— begin —

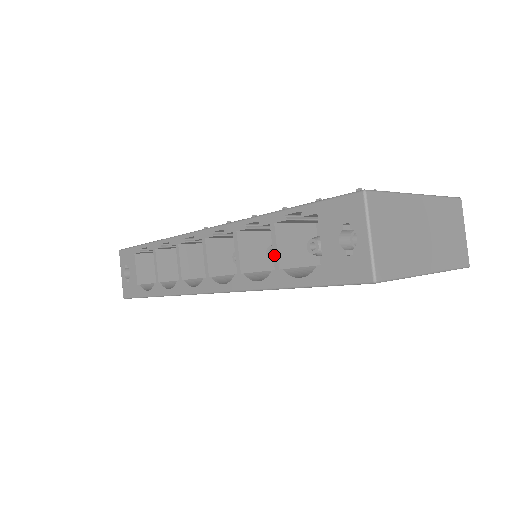
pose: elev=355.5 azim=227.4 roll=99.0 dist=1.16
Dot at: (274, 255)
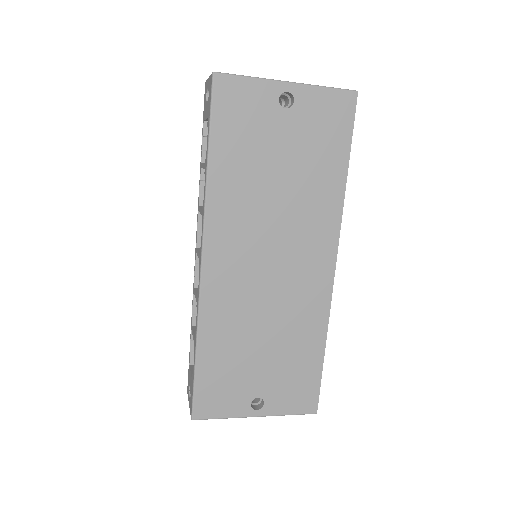
Dot at: (203, 168)
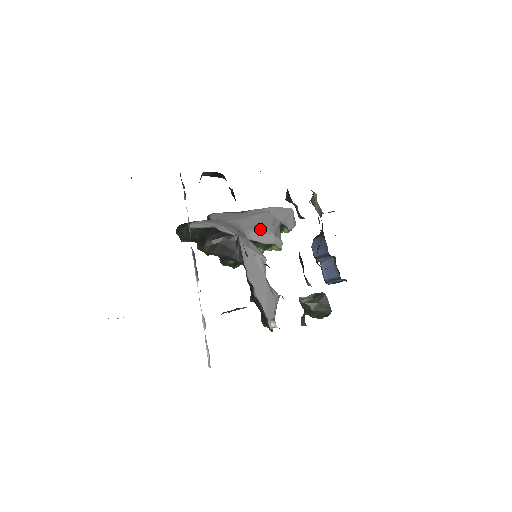
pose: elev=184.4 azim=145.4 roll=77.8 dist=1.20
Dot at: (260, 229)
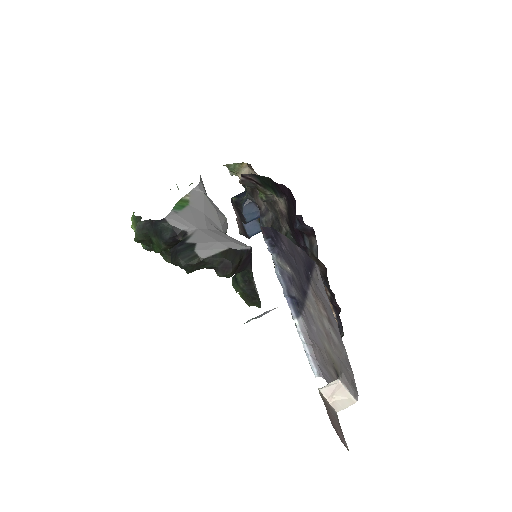
Dot at: (221, 219)
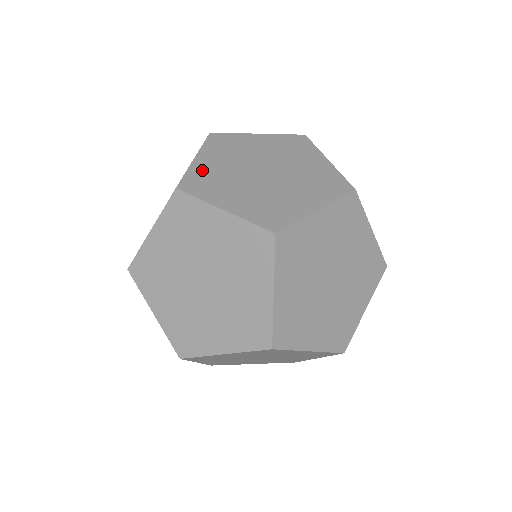
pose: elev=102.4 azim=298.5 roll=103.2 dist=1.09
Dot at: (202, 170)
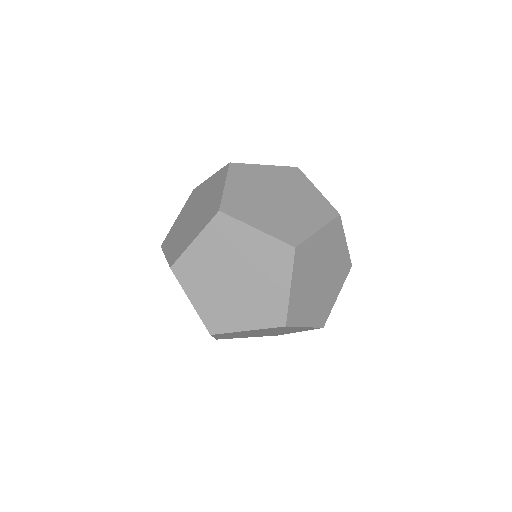
Dot at: occluded
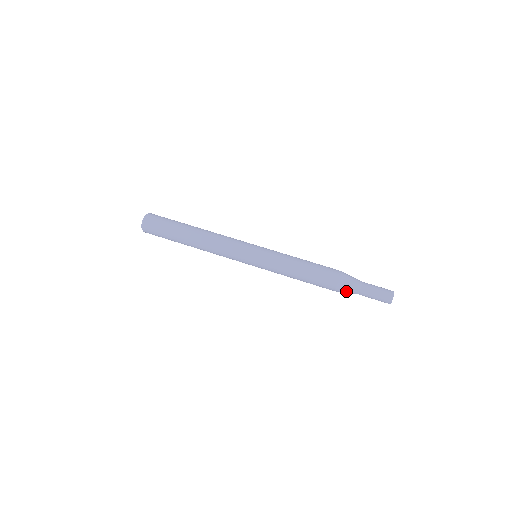
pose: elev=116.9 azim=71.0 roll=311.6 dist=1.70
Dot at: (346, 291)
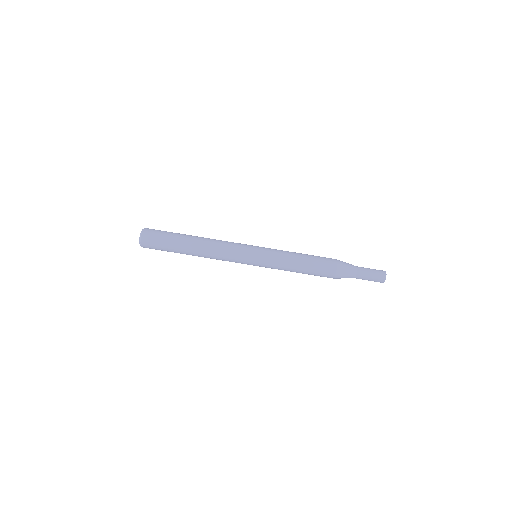
Dot at: occluded
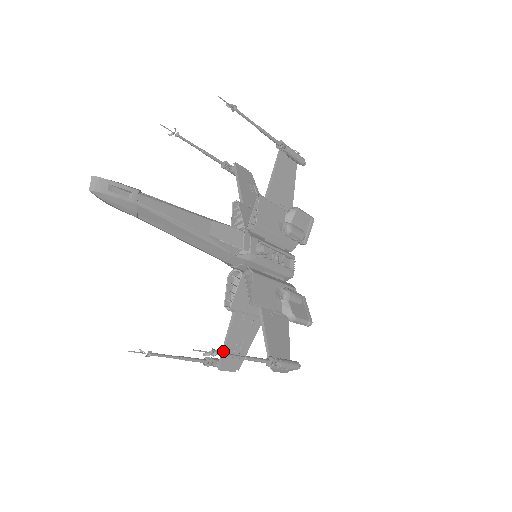
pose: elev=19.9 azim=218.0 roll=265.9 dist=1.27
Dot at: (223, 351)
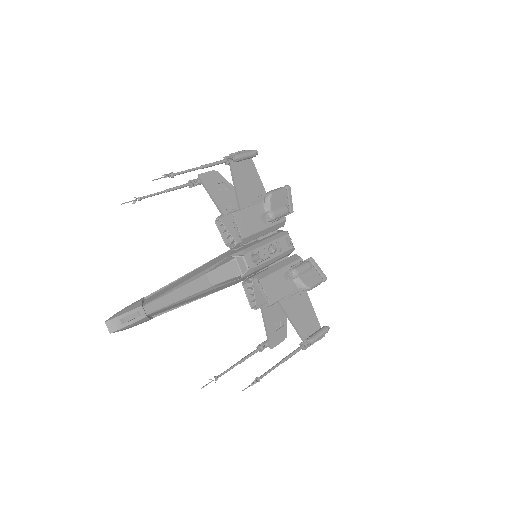
Dot at: (267, 336)
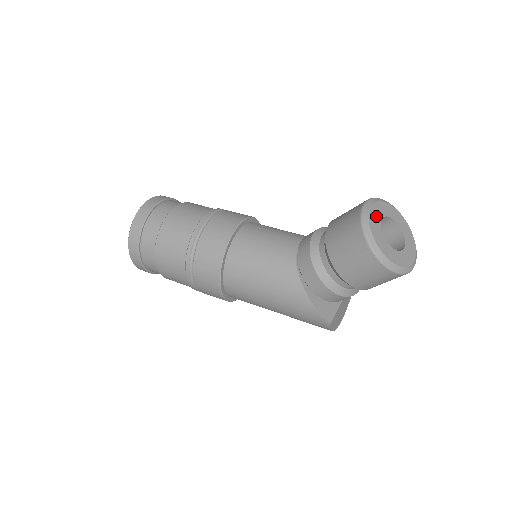
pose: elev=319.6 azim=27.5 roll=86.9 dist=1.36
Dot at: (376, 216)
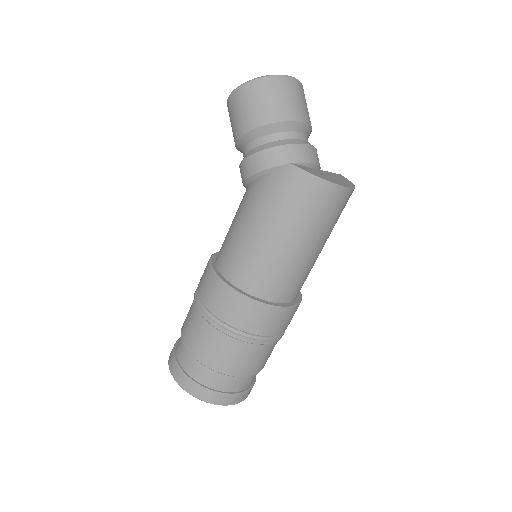
Dot at: occluded
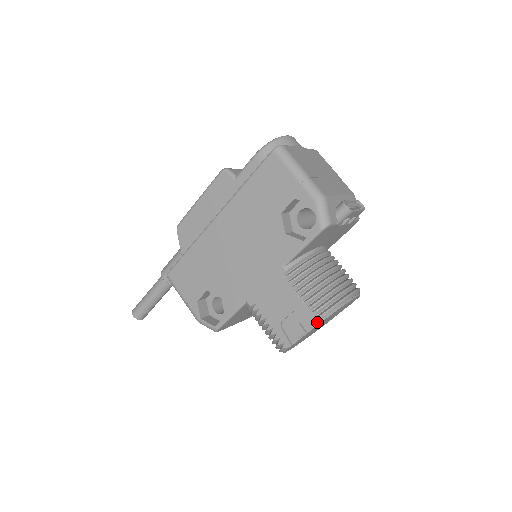
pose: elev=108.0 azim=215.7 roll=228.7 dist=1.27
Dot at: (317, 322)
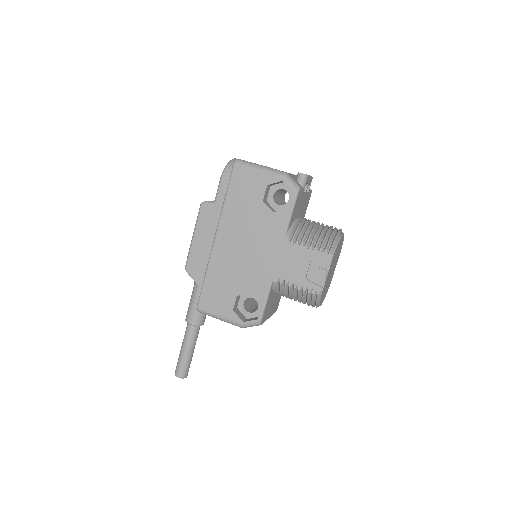
Dot at: (331, 257)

— end —

What you should do => Render every text line of the entries above as a Markdown table with a Row column numbering the lines and a Line column holding each one, skipping blank lines. Omit the pictures.

Solved problem =>
| Row | Line |
|---|---|
| 1 | pose: elev=355.5 azim=227.4 roll=99.0 dist=1.16 |
| 2 | Dot at: (274, 255) |
| 3 | Dot at: (203, 168) |
| 4 | pose: elev=184.4 azim=145.4 roll=77.8 dist=1.20 |
| 5 | Dot at: (260, 229) |
| 6 | Dot at: (221, 219) |
| 7 | pose: elev=102.4 azim=298.5 roll=103.2 dist=1.09 |
| 8 | Dot at: (202, 170) |
| 9 | Dot at: occluded |
| 10 | pose: elev=116.9 azim=71.0 roll=311.6 dist=1.70 |
| 11 | Dot at: (346, 291) |
| 12 | Dot at: occluded |
| 13 | pose: elev=19.9 azim=218.0 roll=265.9 dist=1.27 |
| 14 | Dot at: (223, 351) |
| 15 | Dot at: (267, 336) |
| 16 | pose: elev=319.6 azim=27.5 roll=86.9 dist=1.36 |
| 17 | Dot at: (376, 216) |
| 18 | Dot at: occluded |
| 19 | pose: elev=108.0 azim=215.7 roll=228.7 dist=1.27 |
| 20 | Dot at: (317, 322) |
| 21 | Dot at: (331, 257) |